If you want a proper reverse proxy, you have to first understand how MCSManager manages its network traffic. On this page, we briefly discussed the network principle of MCSManager.

Let's start with the daemons. MCSManager manages multiple machines together with a single Panel. The local/remote machines that were connected and managed is what we called daemon.

Suppose there are many users uploading files to different daemons, if all files are transferred via the panel, the panel will become a bottleneck, especially for remote daemons.

Therefore, we offload all operations that might require a large bandwidth directly to the daemon. Once authorized by the panel, the traffic (e.g. file uploading, console logs) will go directly from the browswer to the corresponding daemon. This will greatly reduce the load on the panel itself.

Project Architecture

MCSManager has two parts: one Panel (Web Panel) and one Daemon.

The Panel

  • User Management
  • Connect to Daemon(s)
  • Authentication for Most Operations
  • API
  • More...

The Daemon

  • Process Management (Where Instances Run)
  • Docker Image Management
  • File Management
  • Realtime Terminal Communication
  • More...

What Does This Mean?

This distributed architecture will make configuration for reverse proxy harder. For most applications, we only need to configure a single port for reverse proxy. However, for MCSManager, at least two ports need to be configured: one for the web panel and one for the daemon. If you have more than one daemon, the reverse proxy for each daemon needs to be configured separately.

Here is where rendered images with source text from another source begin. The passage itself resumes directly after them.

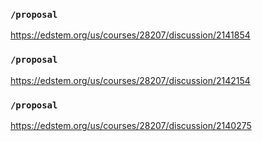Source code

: ### `/proposal`
https://edstem.org/us/courses/28207/discussion/2141854
### `/proposal`
https://edstem.org/us/courses/28207/discussion/2142154
### `/proposal`
https://edstem.org/us/courses/28207/discussion/2140275
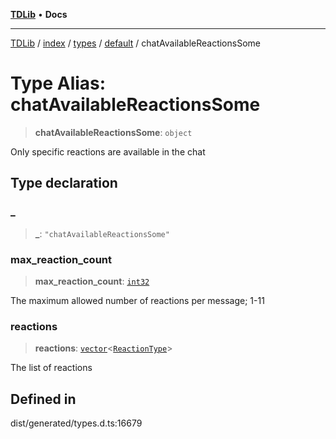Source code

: [**TDLib**](../../../../../../README.md) • **Docs**

***

[TDLib](../../../../../../modules.md) / [index](../../../../../README.md) / [types](../../../README.md) / [default](../README.md) / chatAvailableReactionsSome

# Type Alias: chatAvailableReactionsSome

> **chatAvailableReactionsSome**: `object`

Only specific reactions are available in the chat

## Type declaration

### \_

> **\_**: `"chatAvailableReactionsSome"`

### max\_reaction\_count

> **max\_reaction\_count**: [`int32`](int32.md)

The maximum allowed number of reactions per message; 1-11

### reactions

> **reactions**: [`vector`](vector.md)\<[`ReactionType`](ReactionType.md)\>

The list of reactions

## Defined in

dist/generated/types.d.ts:16679
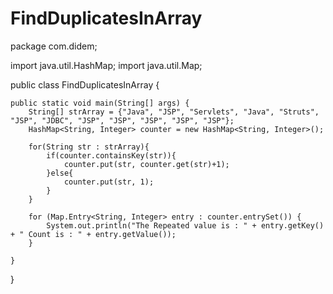 # FindDuplicatesInArray
package com.didem;

import java.util.HashMap;
import java.util.Map;

public class FindDuplicatesInArray {

	public static void main(String[] args) {
		String[] strArray = {"Java", "JSP", "Servlets", "Java", "Struts", "JSP", "JDBC", "JSP", "JSP", "JSP", "JSP", "JSP"};
		HashMap<String, Integer> counter = new HashMap<String, Integer>();
				
		for(String str : strArray){
			if(counter.containsKey(str)){
				counter.put(str, counter.get(str)+1);
			}else{
				counter.put(str, 1);
			}
		}
		
		for (Map.Entry<String, Integer> entry : counter.entrySet()) {
			System.out.println("The Repeated value is : " + entry.getKey() + " Count is : " + entry.getValue());
		}

	}
}
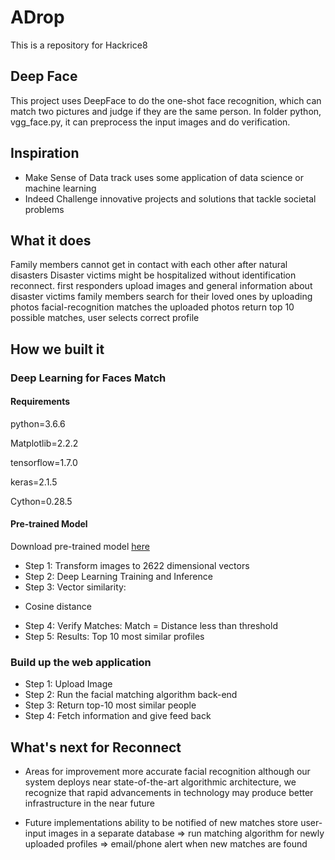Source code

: # ADrop
This is a repository for Hackrice8

## Deep Face
This project uses DeepFace to do the one-shot face recognition, which can match two pictures and judge if they are the same person. 
In folder python, vgg_face.py, it can preprocess the input images and do verification.



## Inspiration
* Make Sense of Data track
uses some application of data science or machine learning
* Indeed Challenge
innovative projects and solutions that tackle societal problems

## What it does
Family members cannot get in contact with each other after natural disasters
Disaster victims might be hospitalized without identification
reconnect. 
first responders upload images and general information about disaster victims
family members search for their loved ones by uploading photos
facial-recognition matches the uploaded photos
return top 10 possible matches, user selects correct profile

## How we built it
### Deep Learning for Faces Match
#### Requirements
python=3.6.6

Matplotlib=2.2.2

tensorflow=1.7.0

keras=2.1.5

Cython=0.28.5
#### Pre-trained Model
Download pre-trained model [here](https://drive.google.com/file/d/1CPSeum3HpopfomUEK1gybeuIVoeJT_Eo/view)
* Step 1: 
Transform images to 
2622 dimensional 
vectors
* Step 2: 
Deep Learning
Training and 
Inference
* Step 3: 
Vector similarity:
- Cosine distance
* Step 4: 
Verify Matches:
Match = Distance less than threshold
* Step 5: 
Results:
Top 10 most similar 
profiles

### Build up the web application
* Step 1: 
Upload Image
* Step 2: 
Run the facial matching algorithm back-end
* Step 3: 
Return top-10 most similar people
* Step 4: 
Fetch information and give feed back


## What's next for Reconnect
* Areas for improvement
more accurate facial recognition
although our system deploys near state-of-the-art algorithmic architecture, we recognize that rapid advancements in technology may produce better infrastructure in the near future

* Future implementations
ability to be notified of new matches
store user-input images in a separate database ⇒ run matching algorithm for newly uploaded profiles ⇒ email/phone alert when new matches are found


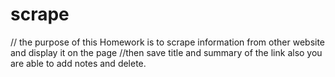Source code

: # scrape


// the purpose of this Homework is to scrape information from other website and display it on the page
//then save title and summary of the link also you are able to add notes and delete.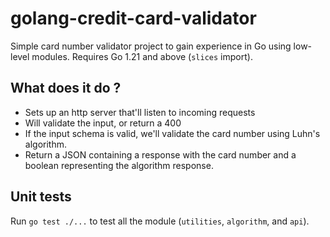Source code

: # golang-credit-card-validator

Simple card number validator project to gain experience in Go using low-level modules.
Requires Go 1.21 and above (`slices` import).

## What does it do ?

* Sets up an http server that'll listen to incoming requests
* Will validate the input, or return a 400
* If the input schema is valid, we'll validate the card number using Luhn's algorithm.
* Return a JSON containing a response with the card number and a boolean representing the algorithm response.

## Unit tests

Run `go test ./...` to test all the module (`utilities`, `algorithm`, and `api`).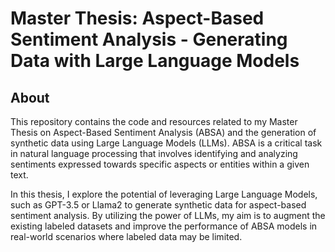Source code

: # Master Thesis: Aspect-Based Sentiment Analysis - Generating Data with Large Language Models

## About

This repository contains the code and resources related to my Master Thesis on Aspect-Based Sentiment Analysis (ABSA) and the generation of synthetic data using Large Language Models (LLMs). ABSA is a critical task in natural language processing that involves identifying and analyzing sentiments expressed towards specific aspects or entities within a given text.

In this thesis, I explore the potential of leveraging Large Language Models, such as GPT-3.5 or Llama2 to generate synthetic data for aspect-based sentiment analysis. By utilizing the power of LLMs, my aim is to augment the existing labeled datasets and improve the performance of ABSA models in real-world scenarios where labeled data may be limited.



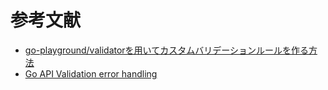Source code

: # 参考文献
- [go-playground/validatorを用いてカスタムバリデーションルールを作る方法](https://qiita.com/hgsgtk/items/a50985f1bea5e9d0d623) 
- [Go API Validation error handling](https://speakerdeck.com/hgsgtk/go-api-validation-error-handling?slide=16)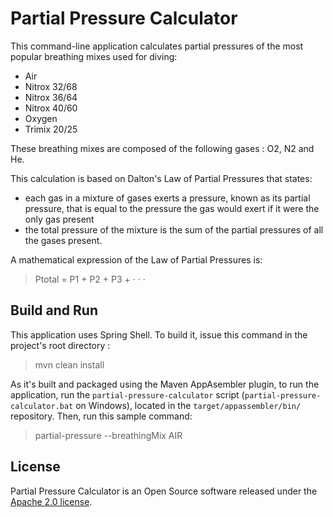 # Partial Pressure Calculator

This command-line application calculates partial pressures of the most popular breathing mixes used for diving:
* Air
* Nitrox 32/68
* Nitrox 36/64
* Nitrox 40/60
* Oxygen
* Trimix 20/25

These breathing mixes are composed of the following gases : O2, N2 and He.

This calculation is based on Dalton's Law of Partial Pressures that states:
* each gas in a mixture of gases exerts a pressure, known as its partial pressure, that is equal to the pressure the gas would exert if it were the only gas present
* the total pressure of the mixture is the sum of the partial pressures of all the gases present.

A mathematical expression of the Law of Partial Pressures is:

> Ptotal = P1 + P2 + P3 + · · ·

## Build and Run

This application uses Spring Shell. To build it, issue this command in the project's root directory :

> mvn clean install

As it's built and packaged using the Maven AppAsembler plugin, to run the application, run the `partial-pressure-calculator` script (`partial-pressure-calculator.bat` on Windows), located in the `target/appassembler/bin/` repository.
Then, run this sample command:

> partial-pressure --breathingMix AIR

## License

Partial Pressure Calculator is an Open Source software released under the [Apache 2.0 license](http://www.apache.org/licenses/LICENSE-2.0.html).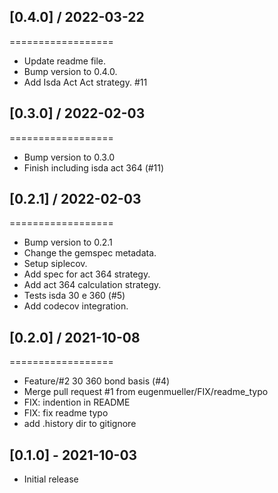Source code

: 
## [0.4.0] / 2022-03-22
==================

  * Update readme file.
  * Bump version to 0.4.0.
  * Add Isda Act Act strategy. #11

## [0.3.0] / 2022-02-03
==================

  * Bump version to 0.3.0
  * Finish including isda act 364 (#11)
  
## [0.2.1] / 2022-02-03
==================

  * Bump version to 0.2.1
  * Change the gemspec metadata.
  * Setup siplecov.
  * Add spec for act 364 strategy.
  * Add act 364 calculation strategy.
  * Tests isda 30 e 360 (#5)
  * Add codecov integration.

## [0.2.0] / 2021-10-08
==================

  * Feature/#2 30 360 bond basis (#4)
  * Merge pull request #1 from eugenmueller/FIX/readme_typo
  * FIX: indention in README
  * FIX: fix readme typo
  * add .history dir to gitignore

## [0.1.0] - 2021-10-03

- Initial release
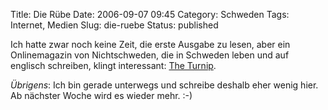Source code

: Title: Die Rübe
Date: 2006-09-07 09:45
Category: Schweden
Tags: Internet, Medien
Slug: die-ruebe
Status: published

Ich hatte zwar noch keine Zeit, die erste Ausgabe zu lesen, aber ein
Onlinemagazin von Nichtschweden, die in Schweden leben und auf englisch
schreiben, klingt interessant: [The Turnip](http://www.theturnip.se/).

*Übrigens*: Ich bin gerade unterwegs und schreibe deshalb eher wenig
hier. Ab nächster Woche wird es wieder mehr. :-)

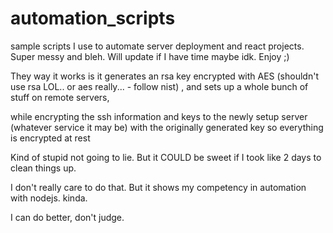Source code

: # automation_scripts
sample scripts I use to automate server deployment and react projects. Super messy and bleh. Will update if I have time maybe idk. Enjoy ;)

They way it works is it generates an rsa key encrypted with AES (shouldn't use rsa LOL.. or aes really... - follow nist) , and sets up a whole bunch of stuff on remote servers, 

while encrypting the ssh information and keys to the newly setup server (whatever service it may be) with the originally generated key so everything is encrypted at rest

Kind of stupid not going to lie. But it COULD be sweet if I took like 2 days to clean things up.


I don't really care to do that. But it shows my competency in automation with nodejs. kinda. 


I can do better, don't judge. 

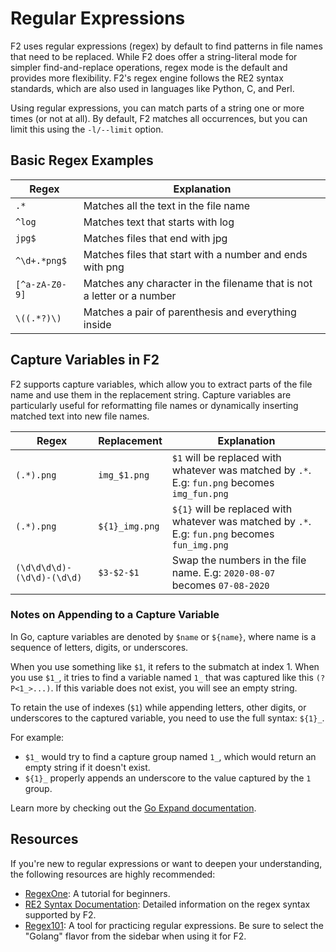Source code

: # Regular Expressions

F2 uses regular expressions (regex) by default to find patterns in file names
that need to be replaced. While F2 does offer a string-literal mode for simpler
find-and-replace operations, regex mode is the default and provides more
flexibility. F2's regex engine follows the RE2 syntax standards, which are also
used in languages like Python, C, and Perl.

Using regular expressions, you can match parts of a string one or more times (or
not at all). By default, F2 matches all occurrences, but you can limit this
using the `-l/--limit` option.

## Basic Regex Examples

| **Regex**      | **Explanation**                                                        |
| -------------- | ---------------------------------------------------------------------- |
| `.*`           | Matches all the text in the file name                                  |
| `^log`         | Matches text that starts with log                                      |
| `jpg$`         | Matches files that end with jpg                                        |
| `^\d+.*png$`   | Matches files that start with a number and ends with png               |
| `[^a-zA-Z0-9]` | Matches any character in the filename that is not a letter or a number |
| `\((.*?)\)`    | Matches a pair of parenthesis and everything inside                    |

## Capture Variables in F2

F2 supports capture variables, which allow you to extract parts of the file name
and use them in the replacement string. Capture variables are particularly
useful for reformatting file names or dynamically inserting matched text into
new file names.

| **Regex**                  | **Replacement** | **Explanation**                                                                                 |
| -------------------------- | --------------- | ----------------------------------------------------------------------------------------------- |
| `(.*).png`                 | `img_$1.png`    | `$1` will be replaced with whatever was matched by `.*`. E.g: `fun.png` becomes `img_fun.png`   |
| `(.*).png`                 | `${1}_img.png`  | `${1}` will be replaced with whatever was matched by `.*`. E.g: `fun.png` becomes `fun_img.png` |
| `(\d\d\d\d)-(\d\d)-(\d\d)` | `$3-$2-$1`      | Swap the numbers in the file name. E.g: `2020-08-07` becomes `07-08-2020`                       |

### Notes on Appending to a Capture Variable

In Go, capture variables are denoted by `$name` or `${name}`, where name is a
sequence of letters, digits, or underscores.

When you use something like `$1`, it refers to the submatch at index 1. When you
use `$1_`, it tries to find a variable named `1_` that was captured like this
`(?P<1_>...)`. If this variable does not exist, you will see an empty string.

To retain the use of indexes (`$1`) while appending letters, other digits, or
underscores to the captured variable, you need to use the full syntax: `${1}_`.

For example:

- `$1_` would try to find a capture group named `1_`, which would return an
  empty string if it doesn't exist.
- `${1}_` properly appends an underscore to the value captured by the `1` group.

Learn more by checking out the
[Go Expand documentation](https://pkg.go.dev/regexp#Regexp.Expand).

## Resources

If you're new to regular expressions or want to deepen your understanding, the
following resources are highly recommended:

- [RegexOne](https://regexone.com/): A tutorial for beginners.
- [RE2 Syntax Documentation](https://github.com/google/re2/wiki/Syntax):
  Detailed information on the regex syntax supported by F2.
- [Regex101](https://regex101.com/): A tool for practicing regular expressions.
  Be sure to select the "Golang" flavor from the sidebar when using it for F2.
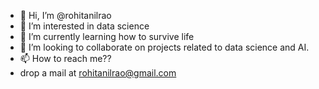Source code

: - 👋 Hi, I’m @rohitanilrao
- 👀 I’m interested in data science 
- 🌱 I’m currently learning how to survive life
- 💞️ I’m looking to collaborate on projects related to data science and AI.
- 📫 How to reach me??
- drop a mail at rohitanilrao@gmail.com

<!---
rohitanilrao/rohitanilrao is a ✨ special ✨ repository because its `README.md` (this file) appears on your GitHub profile.
You can click the Preview link to take a look at your changes.
--->
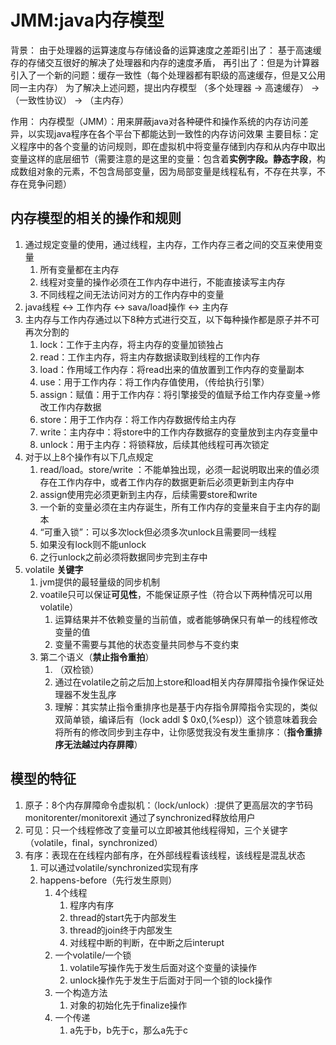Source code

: # JMM:java内存模型
背景： 由于处理器的运算速度与存储设备的运算速度之差距引出了：
    基于高速缓存的存储交互很好的解决了处理器和内存的速度矛盾，
        再引出了：但是为计算器引入了一个新的问题：缓存一致性（每个处理器都有职级的高速缓存，但是又公用同一主内存）
为了解决上述问题，提出内存模型
（多个处理器 -> 高速缓存） ->（一致性协议） -> （主内存）

作用：
内存模型（JMM）：用来屏蔽java对各种硬件和操作系统的内存访问差异，以实现java程序在各个平台下都能达到一致性的内存访问效果
主要目标：定义程序中的各个变量的访问规则，即在虚拟机中将变量存储到内存和从内存中取出变量这样的底层细节（需要注意的是这里的变量：包含着**实例字段。静态字段**，构成数组对象的元素，不包含局部变量，因为局部变量是线程私有，不存在共享，不存在竞争问题）

## 内存模型的相关的操作和规则
1. 通过规定变量的使用，通过线程，主内存，工作内存三者之间的交互来使用变量
   1. 所有变量都在主内存
   2. 线程对变量的操作必须在工作内存中进行，不能直接读写主内存
   3. 不同线程之间无法访问对方的工作内存中的变量
2. java线程 <-> 工作内存 <-> sava/load操作 <-> 主内存
3. 主内存与工作内存通过以下8种方式进行交互，以下每种操作都是原子并不可再次分割的
   1. lock：工作于主内存，将主内存的变量加锁独占
   2. read：工作主内存，将主内存数据读取到线程的工作内存
   3. load：作用域工作内存：将read出来的值放置到工作内存的变量副本
   4. use：用于工作内存：将工作内存值使用，（传给执行引擎）
   5. assign：赋值：用于工作内存：将引擎接受的值赋予给工作内存变量->修改工作内存数据
   6. store：用于工作内存：将工作内存数据传给主内存
   7. write：主内存中：将store中的工作内存数据存的变量放到主内存变量中
   8. unlock：用于主内存：将锁释放，后续其他线程可再次锁定
4. 对于以上8个操作有以下几点规定
   1. read/load。store/write ：不能单独出现，必须一起说明取出来的值必须存在工作内存中，或者工作内存的数据更新后必须更新到主内存中
   2. assign使用完必须更新到主内存，后续需要store和write
   3. 一个新的变量必须在主内存诞生，所有工作内存的变量来自于主内存的副本
   4. “可重入锁”：可以多次lock但必须多次unlock且需要同一线程
   5. 如果没有lock则不能unlock
   6. 之行unlock之前必须将数据同步完到主存中
5. volatile **关键字**
   1. jvm提供的最轻量级的同步机制
   2. voatile只可以保证**可见性**，不能保证原子性（符合以下两种情况可以用volatile）
      1. 运算结果并不依赖变量的当前值，或者能够确保只有单一的线程修改变量的值
      2. 变量不需要与其他的状态变量共同参与不变约束
   3. 第二个语义（**禁止指令重拍**）
      1. （双检锁）
      2. 通过在volatile之前之后加上store和load相关内存屏障指令操作保证处理器不发生乱序
      3. 理解：其实禁止指令重排序也是基于内存指令屏障指令实现的，类似双简单锁，编译后有（lock addl $ 0x0,(%esp)）这个锁意味着我会将所有的修改同步到主存中，让你感觉我没有发生重排序：（**指令重排序无法越过内存屏障**）

## 模型的特征
1. 原子：8个内存屏障命令虚拟机：（lock/unlock）:提供了更高层次的字节码monitorenter/monitorexit 通过了synchronized释放给用户
2. 可见：只一个线程修改了变量可以立即被其他线程得知，三个关键字（volatile，final，synchronized）
3. 有序：表现在在线程内部有序，在外部线程看该线程，该线程是混乱状态
   1. 可以通过volatile/synchronized实现有序
   2. happens-before（先行发生原则）
      1. 4个线程
         1. 程序内有序
         2. thread的start先于内部发生
         3. thread的join终于内部发生
         4. 对线程中断的判断，在中断之后interupt
      2. 一个volatile/一个锁
         1. volatile写操作先于发生后面对这个变量的读操作
         2. unlock操作先于发生于后面对于同一个锁的lock操作
      3. 一个构造方法
         1. 对象的初始化先于finalize操作
      4. 一个传递
         1. a先于b，b先于c，那么a先于c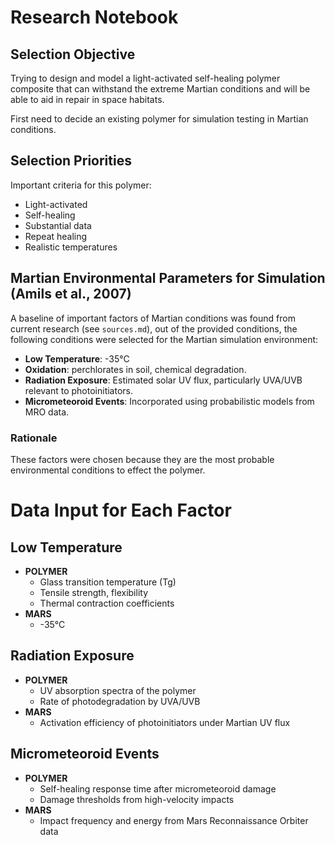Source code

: # Research Notebook

## Selection Objective

Trying to design and model a light-activated self-healing polymer composite that can withstand the extreme Martian conditions and will be able to aid in repair in space habitats.

First need to decide an existing polymer for simulation testing in Martian conditions.

## Selection Priorities

Important criteria for this polymer:

- Light-activated  
- Self-healing  
- Substantial data  
- Repeat healing  
- Realistic temperatures  

## Martian Environmental Parameters for Simulation (Amils et al., 2007)

A baseline of important factors of Martian conditions was found from current research (see `sources.md`), out of the provided conditions, the following conditions were selected for the Martian simulation environment:

- **Low Temperature**: -35°C
- **Oxidation**: perchlorates in soil, chemical degradation.
- **Radiation Exposure**: Estimated solar UV flux, particularly UVA/UVB relevant to photoinitiators.
- **Micrometeoroid Events**: Incorporated using probabilistic models from MRO data.

### Rationale

These factors were chosen because they are the most probable environmental conditions to effect the polymer.

# Data Input for Each Factor

## Low Temperature
- **POLYMER**
  - Glass transition temperature (Tg)
  - Tensile strength, flexibility
  - Thermal contraction coefficients
- **MARS**
  - -35°C

## Radiation Exposure
- **POLYMER**
  - UV absorption spectra of the polymer
  - Rate of photodegradation by UVA/UVB
- **MARS**
  - Activation efficiency of photoinitiators under Martian UV flux

## Micrometeoroid Events
- **POLYMER**
  - Self-healing response time after micrometeoroid damage
  - Damage thresholds from high-velocity impacts
- **MARS**
  - Impact frequency and energy from Mars Reconnaissance Orbiter data

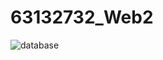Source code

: # 63132732_Web2
![database](https://github.com/tri63132732/63132732_Web2/assets/144207384/5d4b8a87-1046-4faa-b98d-f561c1980876)

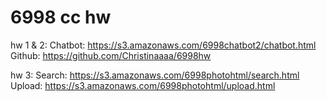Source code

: # 6998 cc hw
hw 1 & 2:
Chatbot: https://s3.amazonaws.com/6998chatbot2/chatbot.html
Github: https://github.com/Christinaaaa/6998hw

hw 3:
Search: https://s3.amazonaws.com/6998photohtml/search.html
Upload: https://s3.amazonaws.com/6998photohtml/upload.html
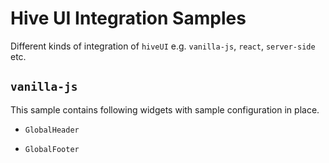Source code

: # Hive UI Integration Samples

Different kinds of integration of `hiveUI` e.g. `vanilla-js`, `react`, `server-side` etc.

## `vanilla-js`

This sample contains following widgets with sample configuration in place.

- `GlobalHeader`

- `GlobalFooter`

In addition, if you plan to support HTTPS with reverse proxy, you will have to configure HTTPS for all daemons. This is a hard requirement by the browser, otherwise, the browser will refuse to connect to daemons without HTTPS.

Theory

In general, the browser will need to be able to interact with the daemon directly to transfer files and console logs.

Consequently, the IP address for each daemon CAN NOT be a LAN address. In that case, the daemon status will stay at Connecting, and all users will not be able to access the panel from the public internet.